◆ Instructions to follow: Although the entries contain pictures, only their words should be duplicated exactly.
········
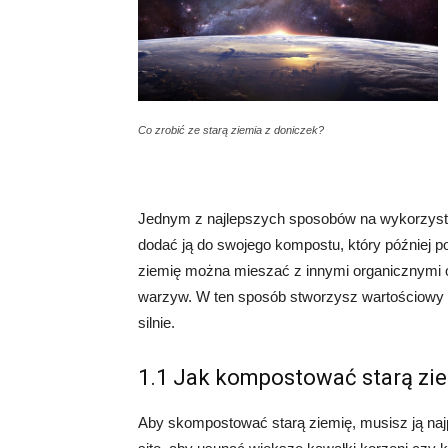
Co zrobić ze starą ziemia z doniczek?
Jednym z najlepszych sposobów na wykorzysta
dodać ją do swojego kompostu, który później po
ziemię można mieszać z innymi organicznymi od
warzyw. W ten sposób stworzysz wartościowy 
silnie.
1.1 Jak kompostować starą zi
Aby skompostować starą ziemię, musisz ją naj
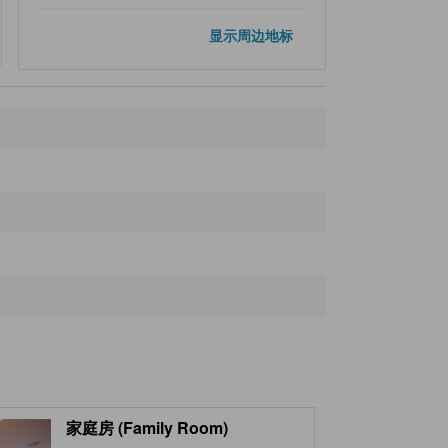
热门地标
显示周边地标
薄野
640米
狸小路商店街
790米
大通公园
1.2公里
札幌电视塔
1.3公里
钟楼
1.4公里
距离最近的地标
Zepp Sapporo
130米
Sōsei River
210米
Suitengu
260米
地下铁-中岛公园站
280米
Toyokawa Inari Sapporo Betsuin
300米
家庭房 (Family Room)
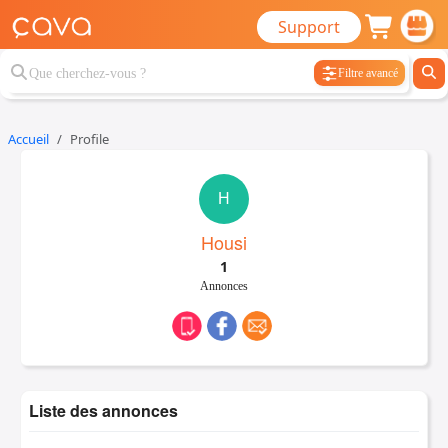
Support
Filtre avancé
Accueil
Profile
H
Housi
1
Annonces
Liste des annonces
········
◆ Solution for this task:
Co zrobić ze starą ziemia z doniczek?
Jednym z najlepszych sposobów na wykorzysta
dodać ją do swojego kompostu, który później po
ziemię można mieszać z innymi organicznymi od
warzyw. W ten sposób stworzysz wartościowy 
silnie.
1.1 Jak kompostować starą zi
Aby skompostować starą ziemię, musisz ją naj
热门地标
显示周边地标
薄野
640米
狸小路商店街
790米
大通公园
1.2公里
札幌电视塔
1.3公里
钟楼
1.4公里
距离最近的地标
Zepp Sapporo
130米
Sōsei River
210米
Suitengu
260米
地下铁-中岛公园站
280米
Toyokawa Inari Sapporo Betsuin
300米
家庭房 (Family Room)
Support
Filtre avancé
Accueil
Profile
H
Housi
1
Annonces
Liste des annonces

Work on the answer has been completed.